Am Samstag, dem 8. September, schrieb ich meinen Bericht und schickte ihn dem Polizeibeamten, der die Ermittlungen in dem Fall leitete; eine Kopie ging an den Direktor der Polizei von Kansas in Topeka. In enger Schreibmaschinenschrift war das Papier noch nicht einmal zwei Seiten lang.

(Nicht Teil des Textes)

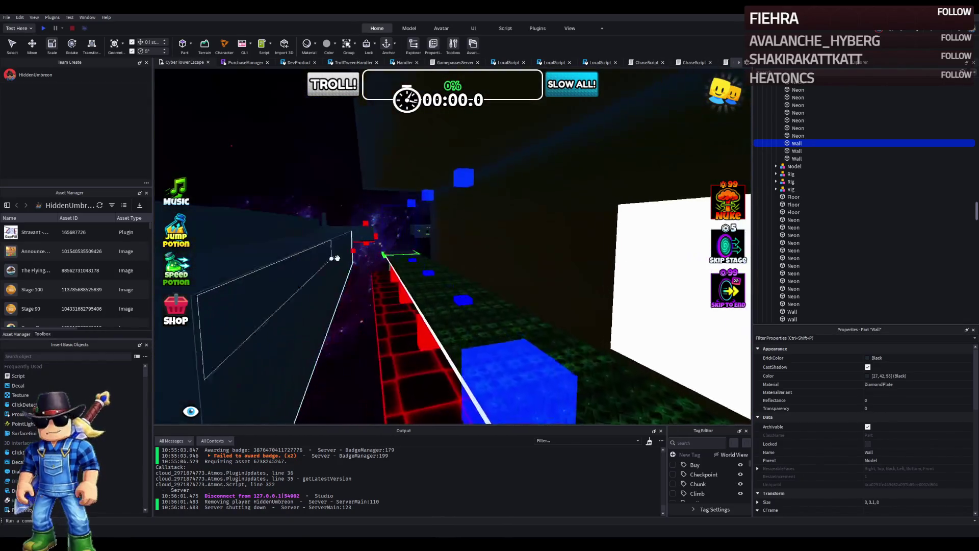
key("w")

Letztlich konnte ich der Polizei außer Geschlecht, Rasse, Alter, Körpergröße und schlechtem Gebisszustand nicht viel sagen. Schädel und Oberschenkel lieferten keinerlei Aufschlüsse darüber, wie sie gestorben war. Aber die Polizei hatte offenbar mehr Anhaltspunkte als ich, denn nachdem ich meinen Untersuchungsbericht abgeliefert hatte, waren sie überzeugt davon, dass sie Mary Louise Downing gefunden hatten. Da sie versteckt in einem abgelegenen Teil der Flussniederung gelegen hatte, ging man davon aus, dass es sich um Mord handelte.

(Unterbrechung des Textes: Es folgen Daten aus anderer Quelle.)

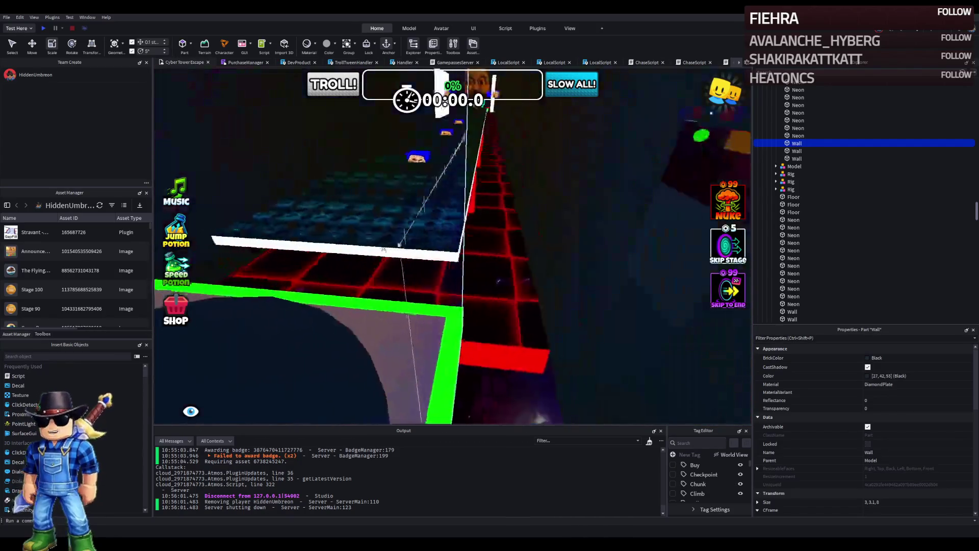
key("a")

Aber damit begannen die Fragen erst. Wer hatte sie umgebracht, warum, wo und wann? Die Lösung dieses Rätsels kannten nur zwei Menschen, nämlich der Mörder und Mary Louise. Und keiner von beiden redete.
Nachdem ich den Bericht weggeschickt hatte, nahm ich mir noch einmal den Schädel vor. In Wangenknochen und Unterkiefer, knapp vier Zentimeter beiderseits der Mittellinie, befanden sich vier saubere, winzige Löcher; dort waren die Gesichtsnerven aus dem Gehirn ausgetreten. Diese dünnen Bündel aus elektrochemisch aktiven Fasern übertrugen die innere Traurigkeit der Frau als Stirnrunzeln nach außen, machten aus einer glücklichen Stimmung das leicht seitlich verschobene Lächeln, das der Kreuzbiss ihr verlieh. Sie war Tochter, Ehefrau, Mutter gewesen. Jetzt war sie nur noch ein Fall - und zwar einer, den niemand lösen konnte.

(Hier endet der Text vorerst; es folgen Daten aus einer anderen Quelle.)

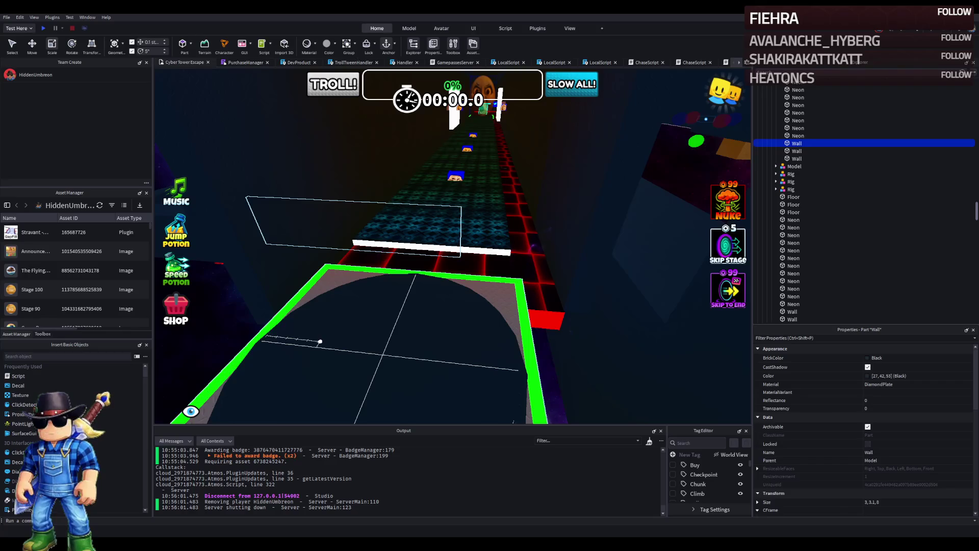
scroll(432, 209, "up", 5)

Ihr Verschwinden an jenem Augusttag war der Lokalzeitung keine Meldung wert gewesen; und die Entdeckung der Leiche Anfang September wurde auf fünf Spaltenzentimetern abgehandelt. Offensichtlich fiel Mary Louise im Leben wie im Tod durchs Raster - unbemerkt, unbeachtet, unbedeutend.
Und doch... Und doch... Mittlerweile ist Mary Louise seit 40 Jahren bei mir. Sie war fast in jedem Hörsaal, in den ich meinen Fuß gesetzt habe. Sie ist mit mir zu Vorträgen und Tagungen in den ganzen Vereinigten Staaten gereist: zur FBI-Akademie in Quantico in Virginia; zu Ausbildungsveranstaltungen des Bureau of Alcohol, Tobacco and Firearms in einem halben Dutzend Bundesstaaten; zum zentralen Identifizierungslabor der US-Armee in Honolulu auf Hawaii. Zu Lebzeiten hat Mary Louise sich wahrscheinlich nie weit von Atchison entfernt, und vermutlich hat sie auch nicht viel geleistet, was einer besonderen Erwähnung wert wäre. Im Tod jedoch ist sie um die halbe Welt geflogen und hat bei der Ausbildung Tausender von Studenten und mehrerer hundert forensischer Anthropologen, Mordsachverständiger, Kriminaltechniker und Mediziner geholfen.
Der Mord an Mary Louise bleibt wahrscheinlich für immer ungeklärt. Aber andere Mordfälle werden - und wurden wahrscheinlich schon - mit ihrer Hilfe gelöst. In meinen Augen macht sie das zu einer bemerkenswerten Frau und zu einer Heldin der Gerichtsmedizin.
Zu einer Heldin bis auf die Knochen.